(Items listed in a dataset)
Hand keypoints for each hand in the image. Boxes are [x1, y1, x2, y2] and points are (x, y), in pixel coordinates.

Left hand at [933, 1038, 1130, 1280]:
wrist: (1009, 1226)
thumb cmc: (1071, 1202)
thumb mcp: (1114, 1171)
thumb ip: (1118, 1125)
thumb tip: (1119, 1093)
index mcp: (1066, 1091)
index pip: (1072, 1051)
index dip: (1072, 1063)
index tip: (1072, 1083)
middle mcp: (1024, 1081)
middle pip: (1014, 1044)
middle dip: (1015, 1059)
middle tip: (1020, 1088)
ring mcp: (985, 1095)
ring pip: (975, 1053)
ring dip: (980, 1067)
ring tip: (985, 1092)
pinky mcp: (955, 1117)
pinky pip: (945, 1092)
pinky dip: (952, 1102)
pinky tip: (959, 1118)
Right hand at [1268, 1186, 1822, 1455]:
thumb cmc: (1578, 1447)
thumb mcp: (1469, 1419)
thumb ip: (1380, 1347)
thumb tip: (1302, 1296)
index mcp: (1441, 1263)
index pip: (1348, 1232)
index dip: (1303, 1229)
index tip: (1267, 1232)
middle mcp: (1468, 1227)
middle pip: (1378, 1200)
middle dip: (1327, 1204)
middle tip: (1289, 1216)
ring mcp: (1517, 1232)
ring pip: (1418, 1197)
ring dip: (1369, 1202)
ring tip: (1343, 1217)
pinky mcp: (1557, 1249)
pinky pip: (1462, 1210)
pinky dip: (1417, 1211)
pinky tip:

Task description: Repeat the entries verbatim through the line with "ring dip: (1369, 1202)".

Reply to the exercise:
Hand keypoints for each hand in the image. Boxes are [x1, y1, x2, y2] and points are (x, y), in pixel coordinates.

Left hand at [933, 1038, 1130, 1280]:
wrist: (1009, 1226)
thumb cmc: (1071, 1202)
thumb mcp: (1114, 1171)
thumb ip: (1118, 1125)
thumb tip: (1119, 1093)
index mcp: (1066, 1091)
index pip: (1072, 1051)
index dip: (1072, 1063)
index tip: (1072, 1083)
middle mcp: (1024, 1081)
middle pip: (1014, 1044)
middle dip: (1015, 1059)
middle tip: (1020, 1088)
ring mcp: (985, 1095)
ring pip: (975, 1053)
ring dip: (980, 1067)
ring tip: (985, 1092)
pinky mcp: (955, 1117)
pinky pip: (945, 1092)
pinky dip: (952, 1102)
pinky tip: (959, 1118)
Right hand at [1268, 1186, 1822, 1455]:
thumb cmc: (1578, 1447)
thumb mcp: (1469, 1419)
thumb ip: (1380, 1347)
thumb tip: (1302, 1296)
index mcp: (1441, 1263)
index pip: (1348, 1232)
index dip: (1303, 1229)
index tip: (1267, 1232)
middle mcp: (1468, 1227)
middle pip: (1378, 1200)
middle dip: (1327, 1204)
middle tip: (1289, 1216)
ring mcp: (1517, 1232)
ring pip: (1418, 1197)
ring dip: (1369, 1202)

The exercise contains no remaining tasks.